Organization of Nuclear Genes - One area of investigation is the chromatin structure of actively transcribed genes and the mechanism by which transcription factors control that structure. RNA polymerase III transcription units influence the structure and transcriptional activity of the surrounding chromatin in the yeast genome, and can act as negative regulatory elements (silencers) of neighboring genes. Silencing involves subnuclear localization of tRNA genes and is not related to other forms of transcriptional silencing in yeast. Further evidence suggests that spatial organization of genes in response to transcriptional programming is widespread in yeast and other eukaryotes, and that pol III units play a major role in this organization. We are investigating the mechanism of this three-dimensional organization using genetic, biochemical, and cytological approaches.

Small RNA Biosynthetic Pathway - One of the earliest and most interesting enzymes in the tRNA biosynthetic pathway is RNase P, an ancient enzyme composed of both a catalytic RNA subunit and protein “cofactors”. The bacterial enzymes have only a single small, dispensable protein subunit, but the nuclear enzyme has twenty times as much protein, split into nine essential subunits. Multiple lines of evidence suggest that the early tRNA biosynthetic pathway, including RNase P and the early pre-tRNA processing pathway are nucleolar, and there is evidence that RNase P is also involved in ribosomal RNA and messenger RNA pathways. We are investigating the functions of the RNase P subunits in carrying out these multiple tasks, as well as creating a three-dimensional structural model of the interaction of this complex enzyme with RNA substrates.
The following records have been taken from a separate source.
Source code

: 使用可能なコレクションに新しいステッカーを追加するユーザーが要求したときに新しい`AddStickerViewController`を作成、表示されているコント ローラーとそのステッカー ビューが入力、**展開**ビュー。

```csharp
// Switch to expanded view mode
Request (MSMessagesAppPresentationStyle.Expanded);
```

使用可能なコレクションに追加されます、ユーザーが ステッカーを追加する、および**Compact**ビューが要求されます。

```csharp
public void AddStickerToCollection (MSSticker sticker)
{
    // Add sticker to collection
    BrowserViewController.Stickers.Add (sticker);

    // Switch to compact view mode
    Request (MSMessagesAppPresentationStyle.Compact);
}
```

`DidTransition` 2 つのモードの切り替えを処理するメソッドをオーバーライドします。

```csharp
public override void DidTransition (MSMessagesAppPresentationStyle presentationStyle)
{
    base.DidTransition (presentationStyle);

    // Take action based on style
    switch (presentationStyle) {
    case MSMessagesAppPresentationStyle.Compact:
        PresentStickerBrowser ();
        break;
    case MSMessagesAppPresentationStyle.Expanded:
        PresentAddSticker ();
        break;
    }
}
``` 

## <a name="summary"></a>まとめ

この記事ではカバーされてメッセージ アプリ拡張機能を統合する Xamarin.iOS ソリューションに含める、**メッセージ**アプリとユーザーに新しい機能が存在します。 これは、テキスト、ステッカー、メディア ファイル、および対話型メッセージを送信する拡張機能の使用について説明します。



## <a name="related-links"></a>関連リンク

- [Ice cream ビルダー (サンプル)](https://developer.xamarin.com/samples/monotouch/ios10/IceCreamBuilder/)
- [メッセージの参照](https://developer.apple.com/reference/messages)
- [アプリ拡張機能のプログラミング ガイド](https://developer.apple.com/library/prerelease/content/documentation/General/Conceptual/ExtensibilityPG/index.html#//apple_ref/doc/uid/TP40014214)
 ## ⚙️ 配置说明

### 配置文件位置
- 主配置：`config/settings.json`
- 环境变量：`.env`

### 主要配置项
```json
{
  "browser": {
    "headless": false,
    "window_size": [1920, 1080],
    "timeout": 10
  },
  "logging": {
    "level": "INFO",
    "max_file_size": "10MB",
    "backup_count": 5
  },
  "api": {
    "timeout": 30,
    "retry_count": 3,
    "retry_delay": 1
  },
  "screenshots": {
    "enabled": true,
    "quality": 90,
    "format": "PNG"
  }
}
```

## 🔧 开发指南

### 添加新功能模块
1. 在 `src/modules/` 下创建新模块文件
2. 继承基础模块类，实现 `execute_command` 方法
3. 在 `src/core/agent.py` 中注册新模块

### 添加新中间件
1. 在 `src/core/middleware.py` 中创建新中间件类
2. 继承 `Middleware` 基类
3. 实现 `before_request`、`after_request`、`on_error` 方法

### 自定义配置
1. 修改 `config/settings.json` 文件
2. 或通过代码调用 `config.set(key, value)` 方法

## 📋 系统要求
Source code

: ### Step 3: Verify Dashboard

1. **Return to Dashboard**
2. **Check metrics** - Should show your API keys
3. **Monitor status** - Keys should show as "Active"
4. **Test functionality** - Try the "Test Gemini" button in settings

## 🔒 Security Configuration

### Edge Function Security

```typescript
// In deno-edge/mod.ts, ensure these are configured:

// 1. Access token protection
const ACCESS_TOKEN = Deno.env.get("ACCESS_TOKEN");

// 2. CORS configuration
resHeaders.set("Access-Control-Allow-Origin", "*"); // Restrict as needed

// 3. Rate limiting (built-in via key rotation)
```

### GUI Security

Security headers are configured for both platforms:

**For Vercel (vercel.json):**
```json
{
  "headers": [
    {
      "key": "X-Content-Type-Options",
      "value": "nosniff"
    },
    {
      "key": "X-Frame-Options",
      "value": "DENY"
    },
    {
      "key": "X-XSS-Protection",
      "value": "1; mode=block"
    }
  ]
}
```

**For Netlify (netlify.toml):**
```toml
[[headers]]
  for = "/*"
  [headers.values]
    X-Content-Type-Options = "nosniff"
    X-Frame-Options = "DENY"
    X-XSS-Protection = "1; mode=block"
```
Selection of Diagnostic RNA Aptamers - Nucleic acid “aptamers” are ligands selected from a random sequence library. With sufficient selective pressure, it is possible to derive aptamers that bind to virtually any molecule or surface – far exceeding the limits of antibody selection. In addition, nucleic acids can easily be labeled with fluorescent dyes, radionuclides, or affinity tags, making aptamer ligands an attractive potential source of diagnostic and affinity reagents. The laboratory is interested in selecting and testing a number of such reagents as diagnostics and as tools in the characterization of RNP complexes.